T3_l_float[ iS5{i0}, iS6{i2} ]
   = T0_g_float[ iS0{i0}, iS1{i2} ]
   + double(1);
(0)
T4_g_float[ rS7{i0}, iS8{i2} ]
   = reduction( T3_l_float[ iS5{i0}, iS6{i2} ], op = fmax, initial value = double(-inf), allreduce = false )
(1)
T5_g_float[ iS9{i2} ]
   = T4_g_float[ rS7{i0}, iS8{i2} ]
   + T1_g_float[ iS16{i2} ];
(2)
}

g{(pointwise)
group id: 1
inputs:
  T0_g_float[ iS0{i0}, iS1{i2} ] float
  T2_g_float[ iS3{i4}, iS17{i2} ] float
  T5_g_float[ iS9{i2} ] float
outputs:
  T7_g_float[ iS12{i4}, iS13{i2} ] float
  T8_g_float[ iS14{i4}, iS15{i2} ] float

T6_g_float[ bS10{1}, iS11{i2} ]
   = broadcast( T5_g_float[ iS9{i2} ] )
(3)
T7_g_float[ iS12{i4}, iS13{i2} ]
   = T6_g_float[ bS10{1}, iS11{i2} ]
   + T2_g_float[ iS3{i4}, iS17{i2} ];
(4)
T8_g_float[ iS14{i4}, iS15{i2} ]
   = T7_g_float[ iS12{i4}, iS13{i2} ]
   + double(1);
(5)
}

This issue is to track how the preseg pass needs to be modified to identify such cases.

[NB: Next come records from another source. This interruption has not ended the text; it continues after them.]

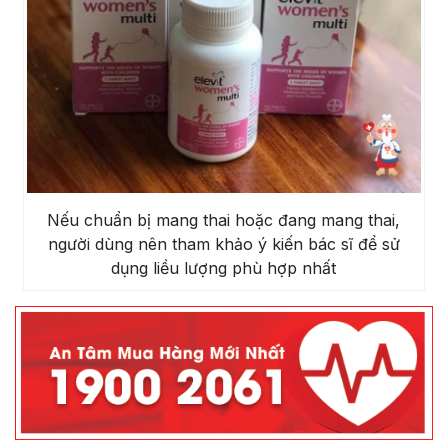
Nếu chuẩn bị mang thai hoặc đang mang thai,
người dùng nên tham khảo ý kiến bác sĩ để sử
dụng liều lượng phù hợp nhất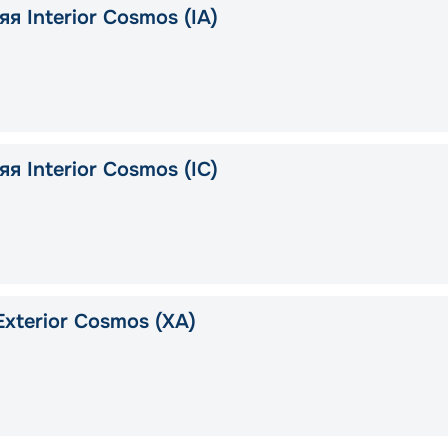
я Interior Cosmos (IA)
я Interior Cosmos (IC)
xterior Cosmos (XA)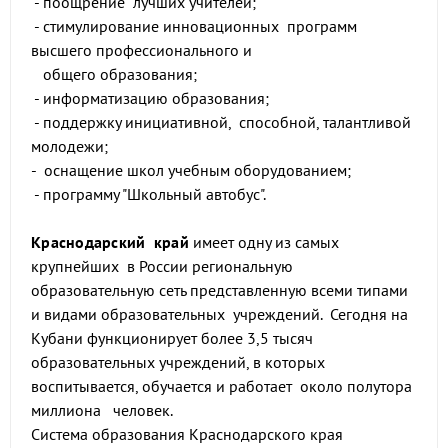
- поощрение лучших учителей;
- стимулирование инновационных программ
высшего профессионального и
общего образования;
- информатизацию образования;
- поддержку инициативной, способной, талантливой
молодежи;
- оснащение школ учебным оборудованием;
- программу "Школьный автобус".
Краснодарский край
имеет одну из самых
крупнейших в России региональную
образовательную сеть представленную всеми типами
и видами образовательных учреждений. Сегодня на
Кубани функционирует более 3,5 тысяч
образовательных учреждений, в которых
воспитывается, обучается и работает около полутора
миллиона человек.
Система образования Краснодарского края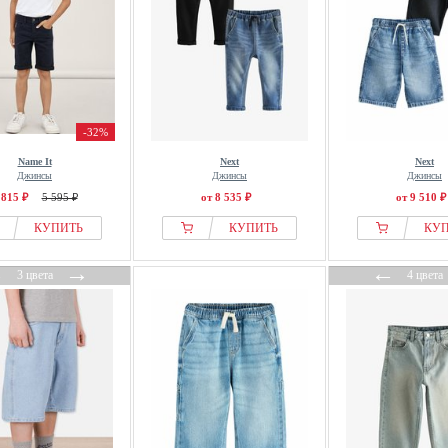
-32%
Name It
Next
Next
Джинсы
Джинсы
Джинсы
 815 ₽
5 595 ₽
от 8 535 ₽
от 9 510 ₽
КУПИТЬ
КУПИТЬ
КУ
←
→
←
3 цвета
4 цвета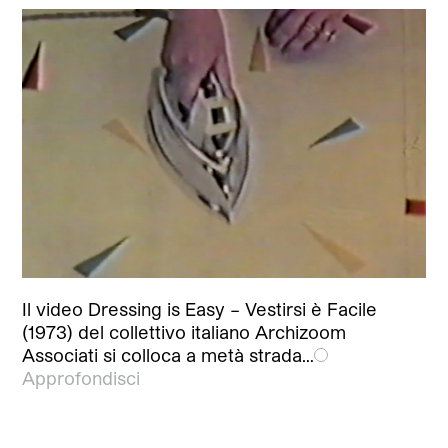
Il video Dressing is Easy – Vestirsi è Facile
(1973) del collettivo italiano Archizoom
Associati si colloca a metà strada…
Approfondisci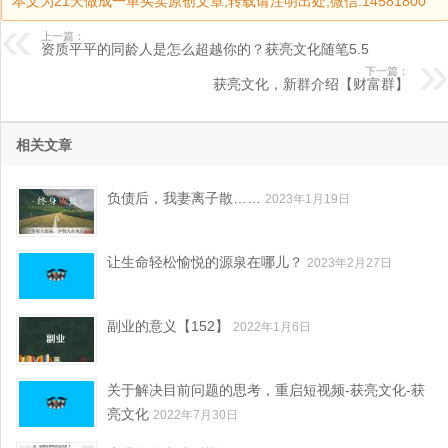
本文为21天做成一单买卖原创文章,转载请注明出处,微信:14581800
上一篇：
资质平平的同龄人是怎么超越你的？获亮文化随笔5.5
下一篇：
获亮文化，新群介绍【财富群】
相关文章
负债后，我妻离子散……
2023年1月19日
让生命轻松愉悦的源泉在哪儿？
2023年2月27日
副业的意义【152】
2022年1月6日
关于解决目前问题的思考，重启短视频-获亮文化-获
亮文化
2022年7月30日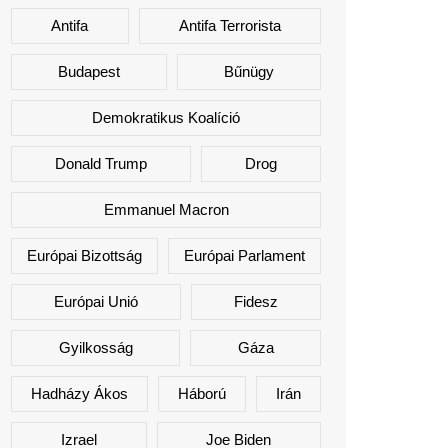
Antifa
Antifa Terrorista
Budapest
Bűnügy
Demokratikus Koalíció
Donald Trump
Drog
Emmanuel Macron
Európai Bizottság
Európai Parlament
Európai Unió
Fidesz
Gyilkosság
Gáza
Hadházy Ákos
Háború
Irán
Izrael
Joe Biden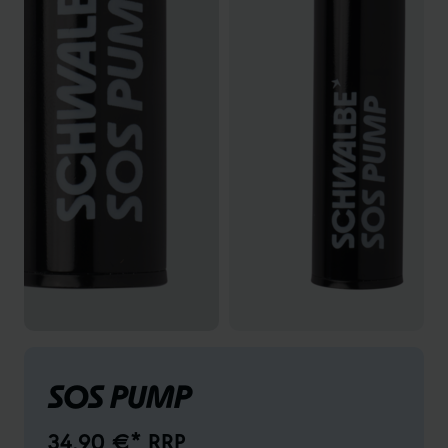
SOS PUMP
34,90 €* RRP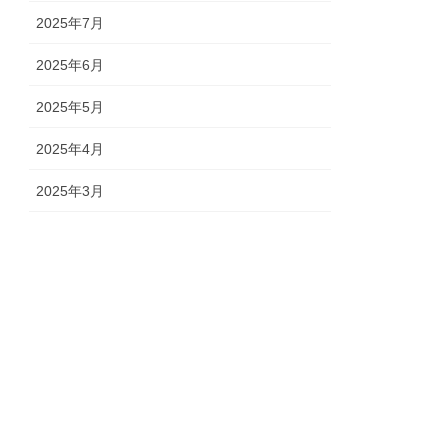
2025年7月
2025年6月
2025年5月
2025年4月
2025年3月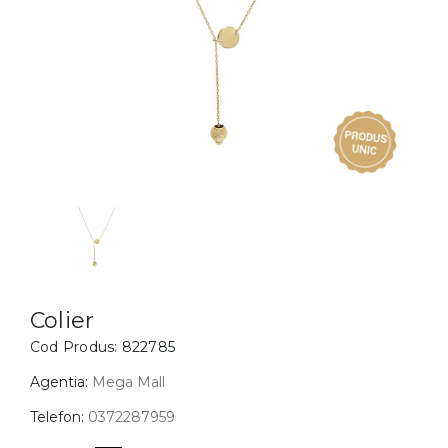
Inele
PIAT
Bratari
Cu 
Coliere
Dia
Lanturi
Pandantive
Accesorii
BIJUTERII COPII
Vezi toate
Inele
Cercei
Colier
Cod Produs:
822785
Bratari
Coliere
Agentia:
Mega Mall
Lanturi
Telefon:
0372287959
Pandantive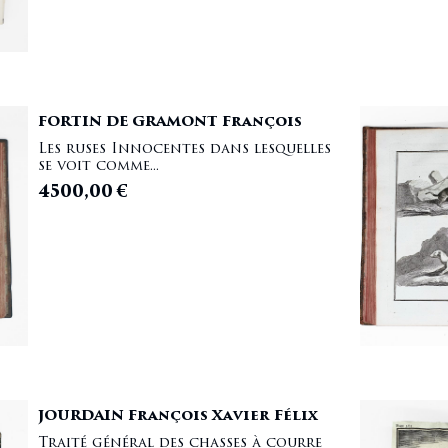
FORTIN DE GRAMONT François
Les ruses Innocentes dans lesquelles
se voit comme...
4500,00
€
JOURDAIN François Xavier Félix
Traité général des chasses à courre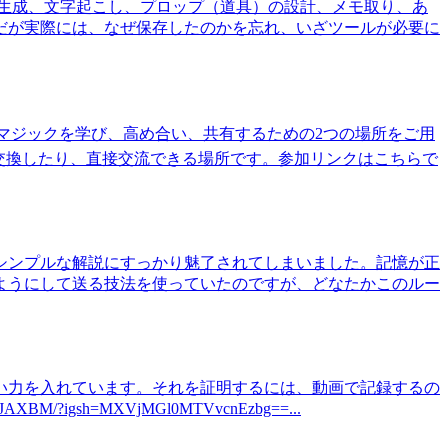
生成、文字起こし、プロップ（道具）の設計、メモ取り、あ
だが実際には、なぜ保存したのかを忘れ、いざツールが必要に
たマジックを学び、高め合い、共有するための2つの場所をご用
アを交換したり、直接交流できる場所です。参加リンクはこちらで
クトの強さとシンプルな解説にすっかり魅了されてしまいました。記憶が正
ようにして送る技法を使っていたのですが、どなたかこのルー
い力を入れています。それを証明するには、動画で記録するの
?igsh=MXVjMGl0MTVvcnEzbg==...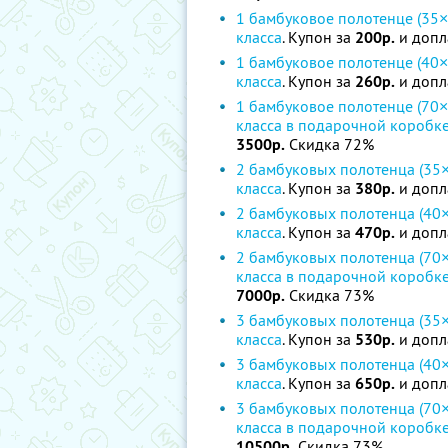
1 бамбуковое полотенце (35×
класса
. Купон за
200р.
и допл
1 бамбуковое полотенце (40×
класса
. Купон за
260р.
и допл
1 бамбуковое полотенце (70×
класса в подарочной коробк
3500р.
Скидка 72%
2 бамбуковых полотенца (35×
класса
. Купон за
380р.
и допл
2 бамбуковых полотенца (40×
класса
. Купон за
470р.
и допл
2 бамбуковых полотенца (70×
класса в подарочной коробк
7000р.
Скидка 73%
3 бамбуковых полотенца (35×
класса
. Купон за
530р.
и допл
3 бамбуковых полотенца (40×
класса
. Купон за
650р.
и допл
3 бамбуковых полотенца (70×
класса в подарочной коробк
10500р.
Скидка 73%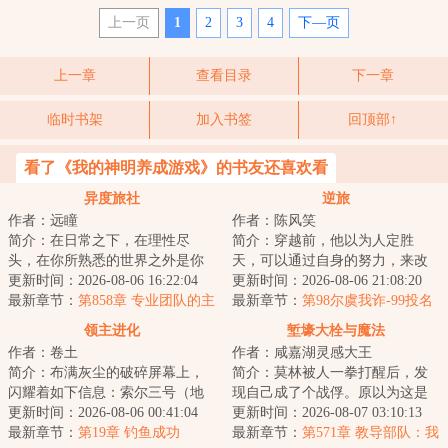
上一页
1
2
3
4
下—页
上一章
查看目录
下一章
临时书架
加入书签
回顶部↑
看了《我的神明养成游戏》的书友还喜欢看
异度旅社
逆旅
作者：远瞳
作者：陈风笑
简介：在日常之下，在理性尽
简介：穿越前，他以为人定胜
头，在你所熟悉的世界之外是你
天，可以通过自身的努力，来改
从未想象过的风景。当于生第一
更新时间：2026-08-06 16:22:04
变环境和阶层。穿越后才知道，
更新时间：2026-08-06 21:08:20
次打开那扇门的时...
最新章节：
第858章 专业团队的主
有些东西天生自带...
最新章节：
第98尔虞我诈-99投名
观能动性
状（四更一万二求月票）
领主进化
堑壕大栓与魔法
作者：卷土
作者：咸嘉湖灵感大王
简介：布满灰尘的破碎屏幕上，
简介：莫林被人一拳打醒后，发
闪耀着如下信息：索尔三号（地
现自己成了个战俘。原以为这是
球）垦殖域曾种植名单如下：三
更新时间：2026-08-06 00:41:04
个类似一战爆发前夜的世界，却
更新时间：2026-08-07 03:10:13
叶虫：节肢动物...
最新章节：
第19章 钓鱼成功
发现实际情况比...
最新章节：
第571章 教导部队：我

kevinstephano commented 1 week ago

@Priya2698 can this issue be closed?

Priya2698 commented 1 week ago

No, I need to investigate this issue and understand if any changes are required to the current implementation of the 'SegmentInplaceUpdate' preset pass.